Now, Stevenson of playing something of a Tavon Austin role in another Dana Holgorsen offense. Holgorsen makes sure his quarterbacks get the ball to the playmakers and Tune comes through in game one, throwing for 319 yards and two touchdowns despite the type of start that would leave some quarterbacks more shaky than a man hooked to a caffeine IV.

“He was a couple of just missed throws or dropped passes — whatever it was — from having a pretty huge game,” Holgorsen says. “He doesn’t get rattled. He makes those two plays in the first quarter (throwing a Pick 6 and fumbling a ball at  UH’s 1-yard line that’s returned for a TD) that gives our opponent 14 points. There’s a lot of quarterbacks that would just call it a day.

“He shook that stuff off. He’s got a chance to be pretty good with that mindset.”

UH’s Season of New Beginnings

This bizarre coronavirus season which will see UH only play one non-conference team (No. 15 BYU next Friday night at TDECU Stadium) before a possible bowl game cannot come close to telling everything about the program Holgorsen is trying to build in America’s fourth largest city. But it sure can be a fun start.
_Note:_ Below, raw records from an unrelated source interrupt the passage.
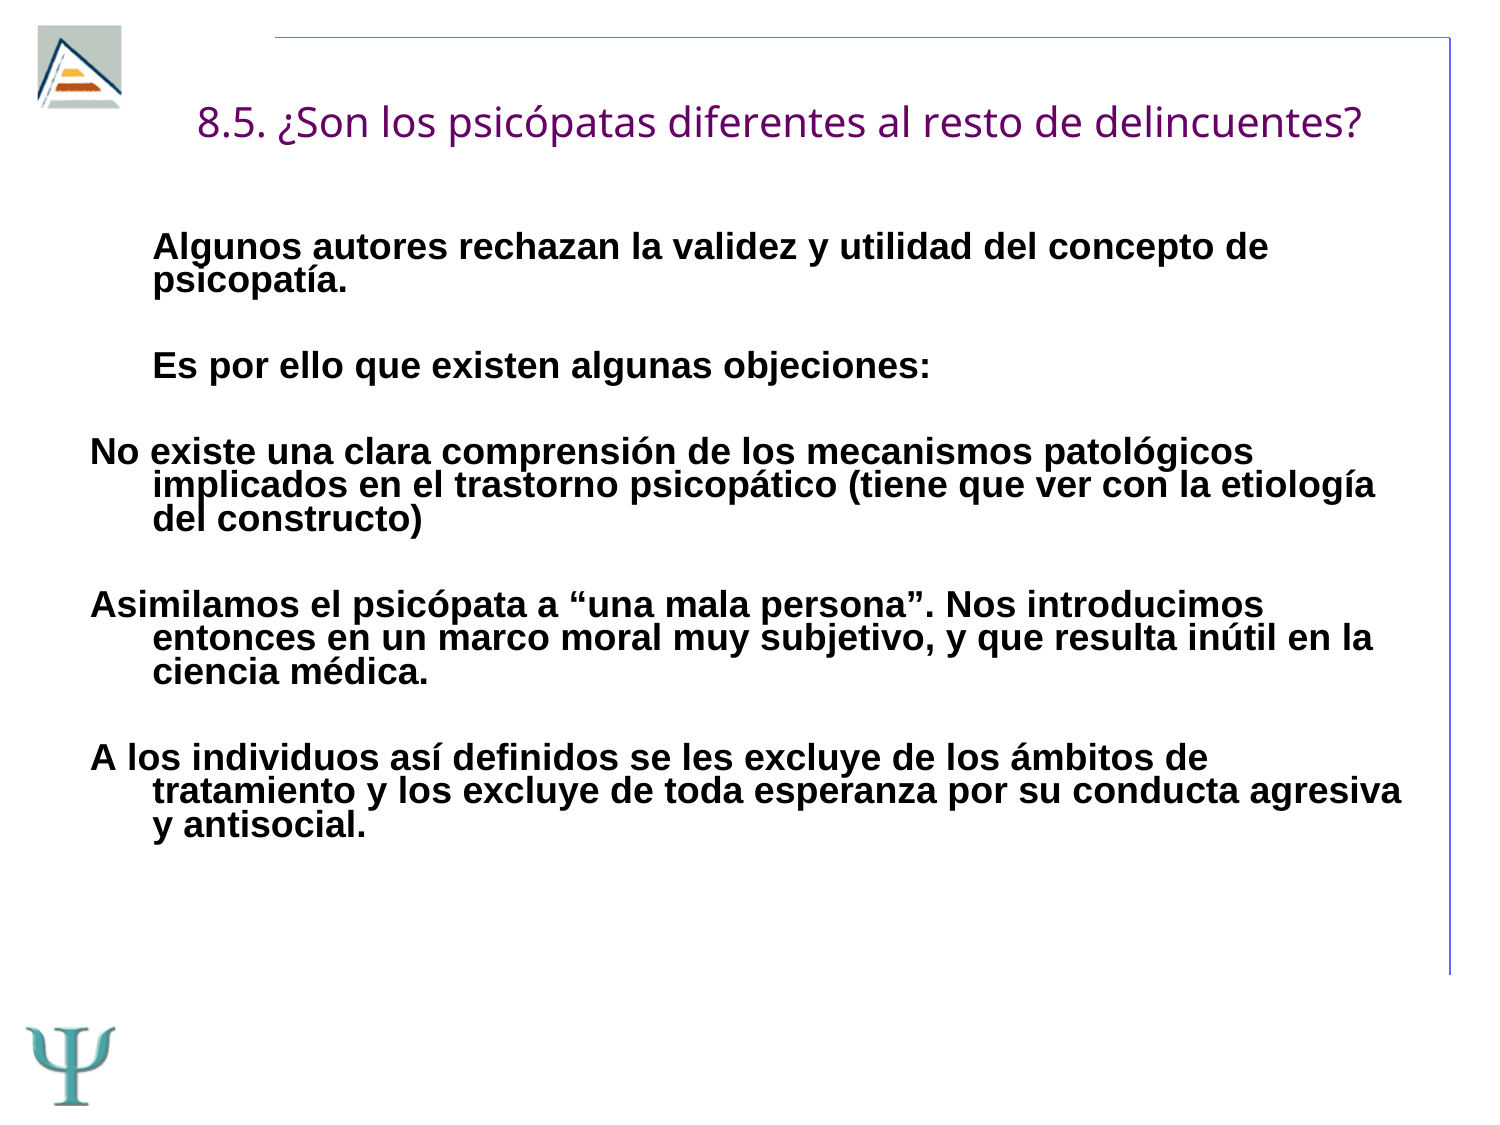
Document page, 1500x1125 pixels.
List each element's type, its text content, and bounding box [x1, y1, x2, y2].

picture [24, 1024, 75, 1106]
title 8.5. ¿Son los psicópatas diferentes al resto de delincuentes? [159, 74, 1401, 168]
list Algunos autores rechazan la validez y utilidad del concepto de psicopatía. Es por ello que existen algunas objeciones: No existe una clara comprensión de los mecanismos patológicos implicados en el trastorno psicopático (tiene que ver con la etiología del constructo) Asimilamos el psicópata a “una mala persona”. Nos introducimos entonces en un marco moral muy subjetivo, y que resulta inútil en la ciencia médica. A los individuos así definidos se les excluye de los ámbitos de tratamiento y los excluye de toda esperanza por su conducta agresiva y antisocial. [75, 224, 1426, 1125]
picture [37, 24, 122, 109]
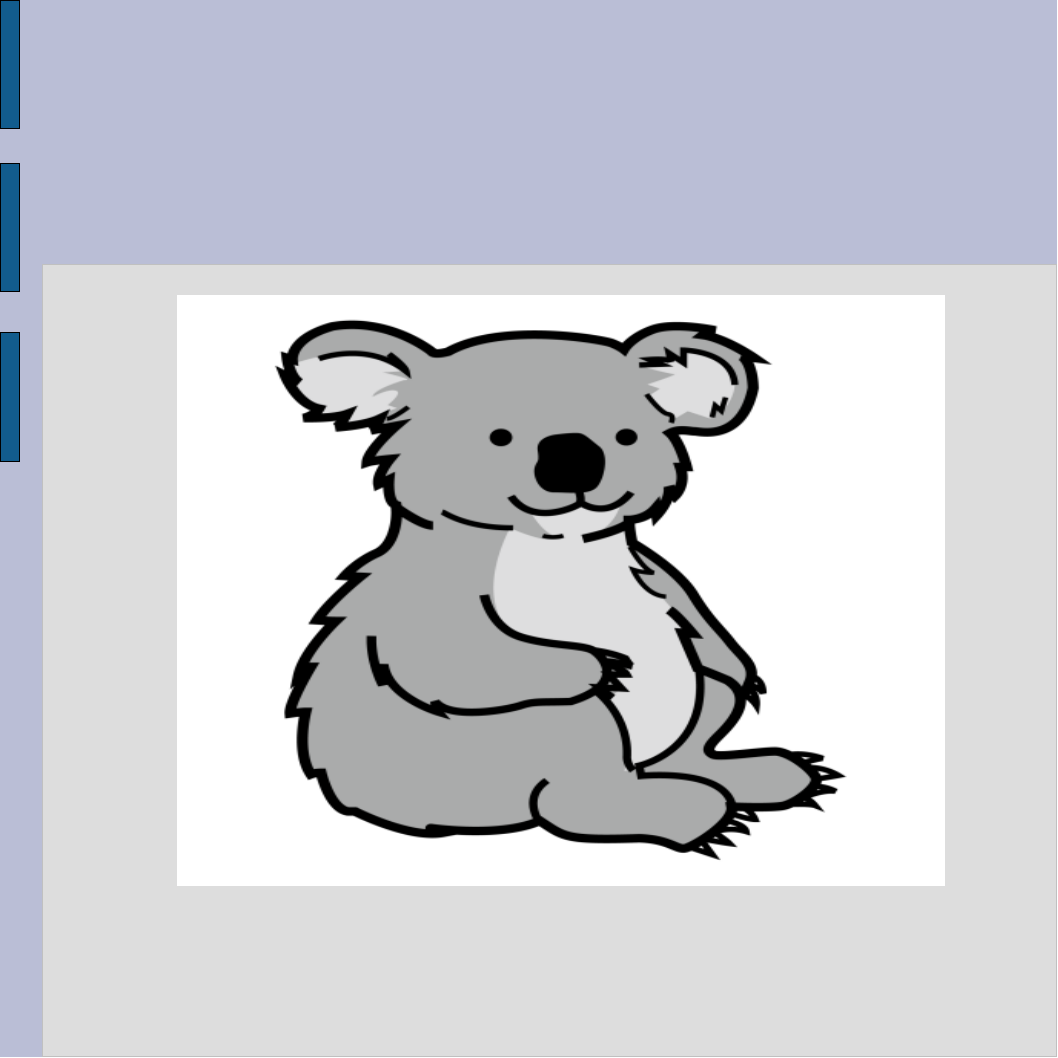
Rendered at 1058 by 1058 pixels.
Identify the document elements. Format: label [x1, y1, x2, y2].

picture [177, 295, 945, 886]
It’s clear UH football is back to being a good show. That’s no small start. Dana Holgorsen is going to give this team a chance to put up a ton of points — and the Cougars could be a little nasty on defense, too.

“Our conference is crazy every year, year to year,” Turner says. “You don’t know who’s doing what. There’s always something crazy going on. I think if this team keeps on pace, keeps on track, we can compete for a conference championship.”

Dana Ball is finally really here. And it looks like it will be a blast. Buckle up and enjoy the ride.

One billionaire surely will. The Rockets may still be in some flux, but Tilman Fertitta sure can pick UH coaches.